- **What the task asks**:
In the listing that follows, the range to quote begins at the line that has "middle dip: (639, 447)" and ends after the line that has "thumb mcp: (587, 469)"; quote it verbatim and add nothing.

- **Data for this exercise**:
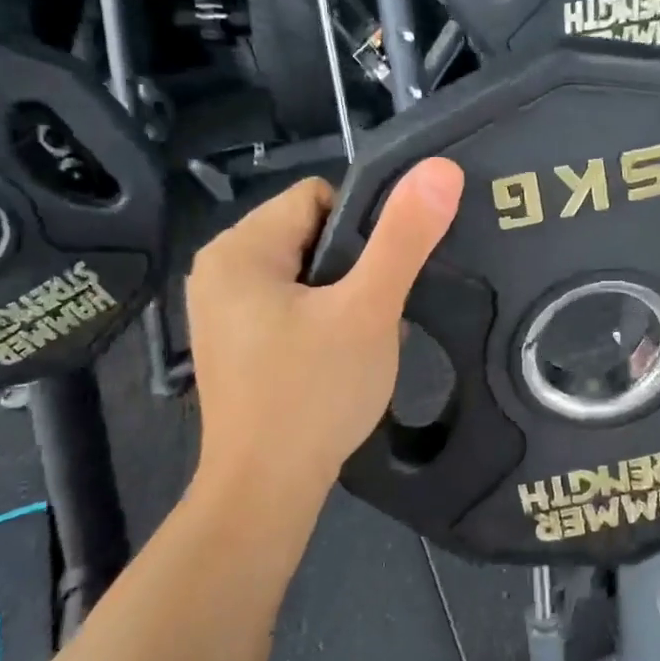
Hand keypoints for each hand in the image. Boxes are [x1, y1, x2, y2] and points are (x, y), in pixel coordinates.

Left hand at [186, 160, 463, 499]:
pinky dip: (321, 320)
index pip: (318, 197)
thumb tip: (440, 168)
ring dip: (342, 296)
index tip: (382, 278)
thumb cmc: (314, 394)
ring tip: (361, 339)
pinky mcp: (234, 341)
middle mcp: (219, 269)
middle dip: (354, 268)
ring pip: (305, 272)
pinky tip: (337, 358)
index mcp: (239, 248)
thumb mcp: (368, 310)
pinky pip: (290, 305)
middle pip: (311, 234)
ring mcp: (222, 309)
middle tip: (375, 315)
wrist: (266, 491)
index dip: (363, 229)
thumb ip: (404, 237)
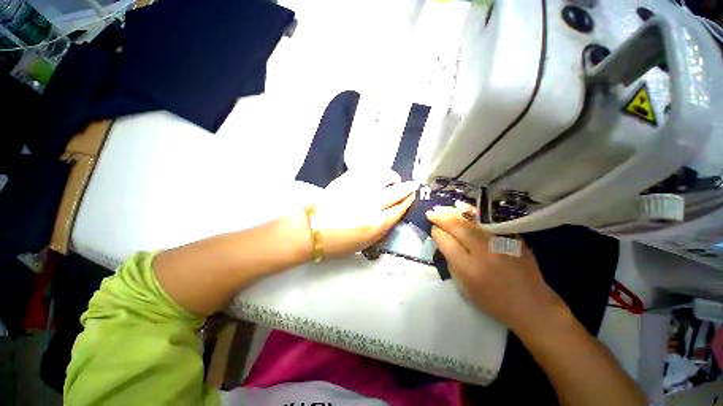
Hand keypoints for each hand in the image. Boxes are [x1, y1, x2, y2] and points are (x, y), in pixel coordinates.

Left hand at [312, 170, 416, 257]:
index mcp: (377, 223)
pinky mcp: (348, 179)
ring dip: (393, 178)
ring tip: (393, 180)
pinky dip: (377, 172)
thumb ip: (382, 228)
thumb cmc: (337, 243)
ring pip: (385, 177)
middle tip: (411, 185)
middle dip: (407, 188)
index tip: (412, 197)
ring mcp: (360, 188)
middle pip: (397, 192)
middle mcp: (373, 203)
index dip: (408, 202)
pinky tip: (377, 176)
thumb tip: (392, 214)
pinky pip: (368, 171)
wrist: (311, 230)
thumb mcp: (365, 243)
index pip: (399, 209)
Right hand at [426, 205, 565, 333]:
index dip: (437, 233)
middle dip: (441, 218)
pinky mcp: (512, 238)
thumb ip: (451, 262)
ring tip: (442, 208)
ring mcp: (500, 242)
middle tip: (431, 212)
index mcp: (468, 268)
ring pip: (471, 221)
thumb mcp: (463, 287)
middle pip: (457, 227)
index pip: (446, 242)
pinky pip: (487, 221)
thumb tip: (443, 241)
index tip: (433, 229)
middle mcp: (483, 252)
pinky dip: (473, 213)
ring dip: (453, 212)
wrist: (531, 305)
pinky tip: (462, 207)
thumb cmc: (492, 301)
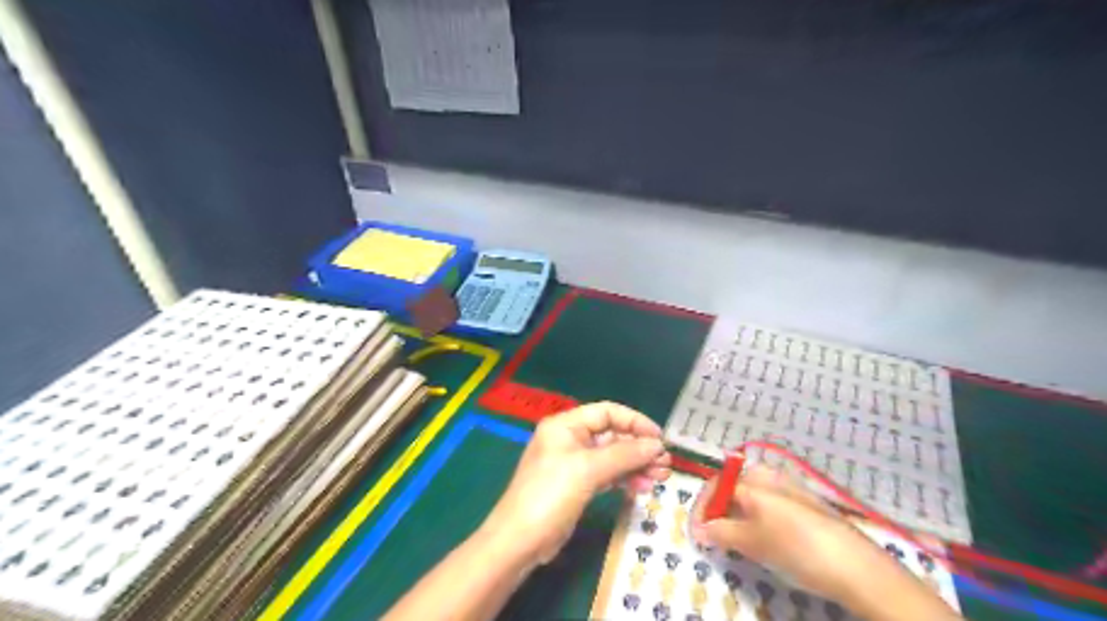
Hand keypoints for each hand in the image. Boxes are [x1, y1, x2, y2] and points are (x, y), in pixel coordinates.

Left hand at [485, 403, 675, 566]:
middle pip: (612, 435)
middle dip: (639, 447)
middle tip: (665, 463)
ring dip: (636, 465)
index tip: (659, 438)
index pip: (606, 412)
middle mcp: (570, 439)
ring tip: (661, 477)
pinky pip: (607, 475)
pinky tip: (642, 487)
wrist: (520, 541)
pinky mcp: (577, 486)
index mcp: (566, 425)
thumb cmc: (550, 495)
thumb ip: (624, 454)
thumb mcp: (587, 469)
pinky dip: (624, 479)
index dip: (635, 421)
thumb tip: (656, 445)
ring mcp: (573, 464)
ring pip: (612, 457)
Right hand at [690, 467, 908, 602]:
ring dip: (739, 512)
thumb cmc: (796, 548)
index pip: (716, 484)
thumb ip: (721, 532)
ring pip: (754, 493)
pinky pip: (772, 502)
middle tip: (716, 533)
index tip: (697, 532)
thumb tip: (699, 529)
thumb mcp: (752, 542)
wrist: (856, 565)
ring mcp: (792, 487)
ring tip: (739, 538)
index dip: (702, 507)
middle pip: (735, 485)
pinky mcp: (808, 503)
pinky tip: (768, 537)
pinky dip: (759, 515)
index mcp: (754, 480)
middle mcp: (771, 476)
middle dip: (721, 507)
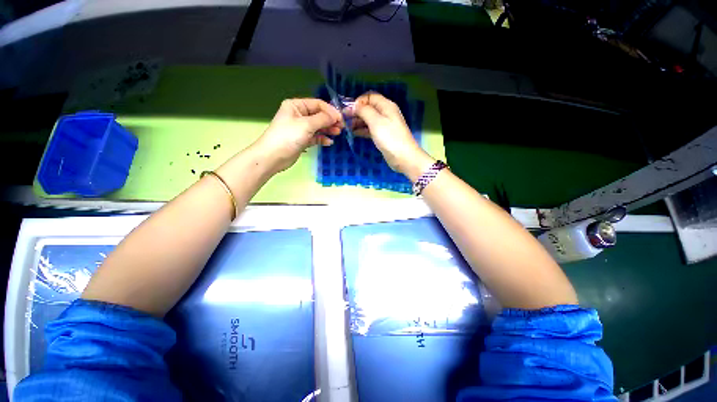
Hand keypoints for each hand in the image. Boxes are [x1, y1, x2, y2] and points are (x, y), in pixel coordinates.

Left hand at [252, 98, 341, 173]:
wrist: (273, 156)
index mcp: (296, 106)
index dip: (330, 111)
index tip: (341, 119)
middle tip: (341, 127)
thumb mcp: (306, 125)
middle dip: (330, 121)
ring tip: (337, 133)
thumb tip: (336, 115)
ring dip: (328, 129)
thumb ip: (322, 119)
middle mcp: (298, 115)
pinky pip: (315, 137)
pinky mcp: (302, 140)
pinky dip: (322, 139)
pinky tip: (329, 142)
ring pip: (318, 127)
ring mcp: (300, 128)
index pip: (317, 104)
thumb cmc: (288, 136)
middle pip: (319, 115)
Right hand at [351, 92, 434, 180]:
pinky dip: (362, 130)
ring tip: (347, 127)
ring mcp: (384, 125)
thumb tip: (355, 105)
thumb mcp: (376, 121)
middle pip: (368, 108)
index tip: (349, 110)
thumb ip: (364, 111)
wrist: (403, 157)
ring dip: (358, 122)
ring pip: (368, 119)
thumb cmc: (389, 137)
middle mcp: (385, 113)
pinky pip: (370, 129)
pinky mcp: (383, 136)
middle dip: (356, 112)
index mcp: (386, 106)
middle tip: (344, 119)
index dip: (359, 101)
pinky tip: (354, 133)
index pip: (370, 97)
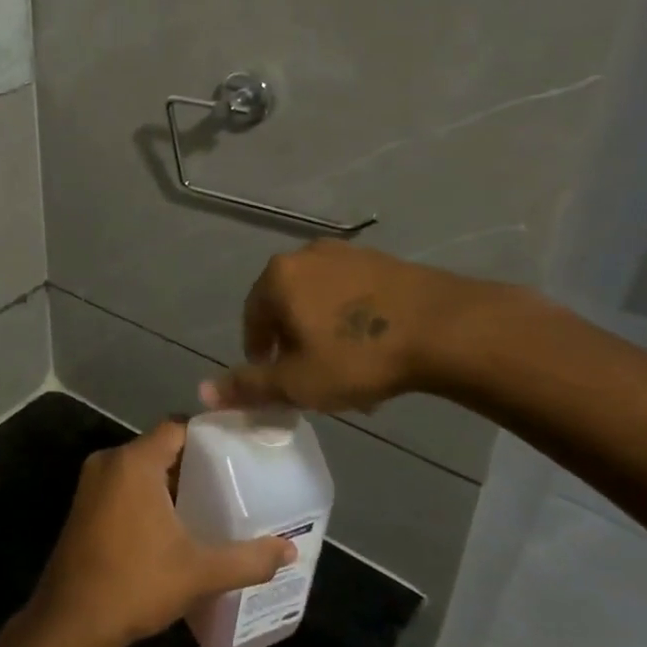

- **Task output**:
middle dip: (639, 447)
middle tip: (665, 463)
ring dip: (636, 465)
index tip: (659, 438)
index pip: (606, 412)
middle mcp: (570, 439)
ring tip: (661, 477)
pinky pip: (607, 475)
pinky tip: (642, 487)
wrist: (520, 541)
pinky mcp: (577, 486)
index mcp: (566, 425)
thumb cmc: (550, 495)
thumb ip: (624, 454)
thumb mcp: (587, 469)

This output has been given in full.